British Chambers of Commerce to launch business council
The scandal-hit Confederation of British Industry was dealt a fresh blow on Monday, after the British Chambers of Commerce announced it was launching a new lobbying body.
The BCC said that the Business Council - which counts BP, IHG Hotels and Resorts, Heathrow Airport and power generator Drax as founding partners - was a long-term project intended to "design and drive" the future of the British economy.
Its initial focus would be on five main issues: the digital revolution, people and work, net zero, global Britain, and the high street.
Announced just a day ahead of a crucial vote of confidence at the CBI, the council is part of a new national offering the BCC has been developing in recent months.
Director general Shevaun Haviland, president Martha Lane Fox and the founding partners will meet with fellow business leaders to discuss the new direction later on Monday.
Haviland said: "We have been talking to the nation’s largest corporates and it has become clear to us that they are looking for a different kind of representation. These businesses want to be part of a framework that’s rooted in their local communities but with the ability to shape the national and international debate.
"The voice of business needs to be heard loud and clear, and now is the right time for us to speak up."

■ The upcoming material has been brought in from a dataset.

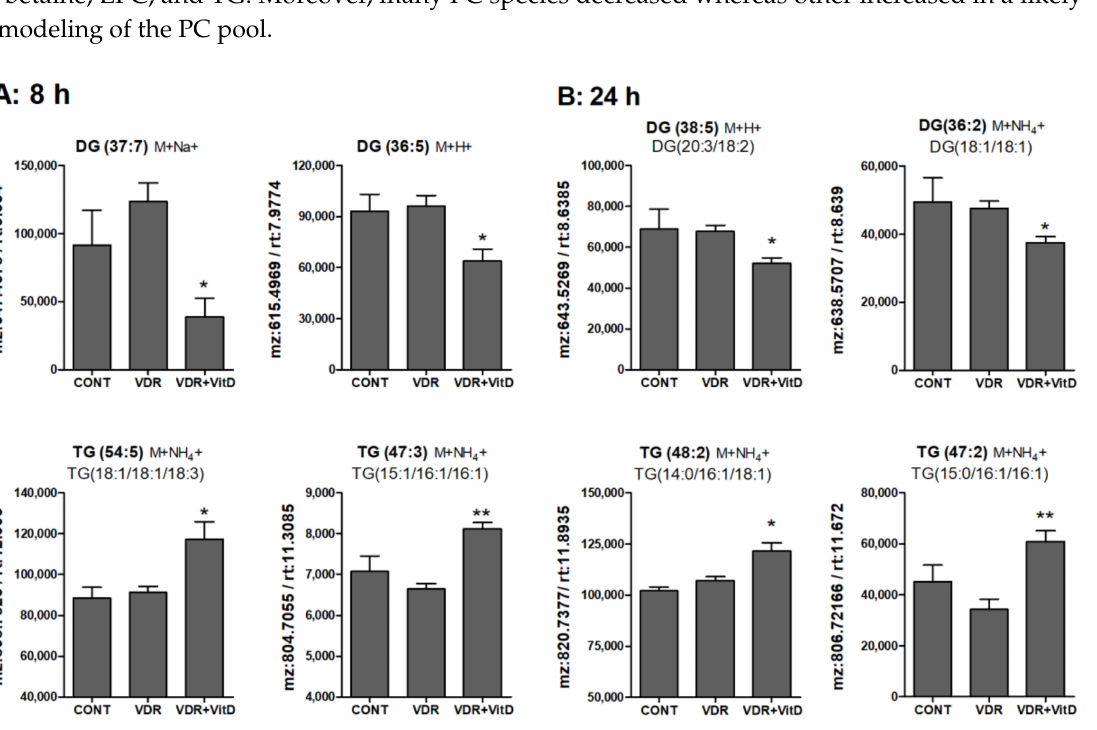
Figure 6. Relative intracellular levels of selected TGs and DGs in cultured human hepatocytes exposed to VitD. Upcyte hepatocytes were transfected with an insertless adenovirus Ad-C or with Ad-VDR for 48 h. Then, 10 nM VitD (VDR + VitD, n = 4) or vehicle (CONT, n = 3 and VDR, n = 4) were added for 8 ( A ) or 24 h ( B ). Cells were washed, and intracellular metabolites extracted and analyzed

Traditionally, the CBI tended to adopt a more national approach - with big name companies such as John Lewis Partnership and Aviva as members - while the BCC focused on a wider range of regional companies.
However, dozens of companies have abandoned the CBI in recent weeks after the lobby group was rocked by revelations of a toxic workplace, including sexual harassment and bullying, as well as two allegations of rape, which are now being investigated by the police.
Director general Tony Danker was sacked, and the government has paused all dealings with the group.
In response, the CBI mothballed all events and brought in law firm Fox Williams to review the allegations and its internal culture. The firm made 34 recommendations, all of which the CBI has accepted.
It is now facing a confidence vote by members, with results due to be published shortly after an extraordinary general meeting on Tuesday.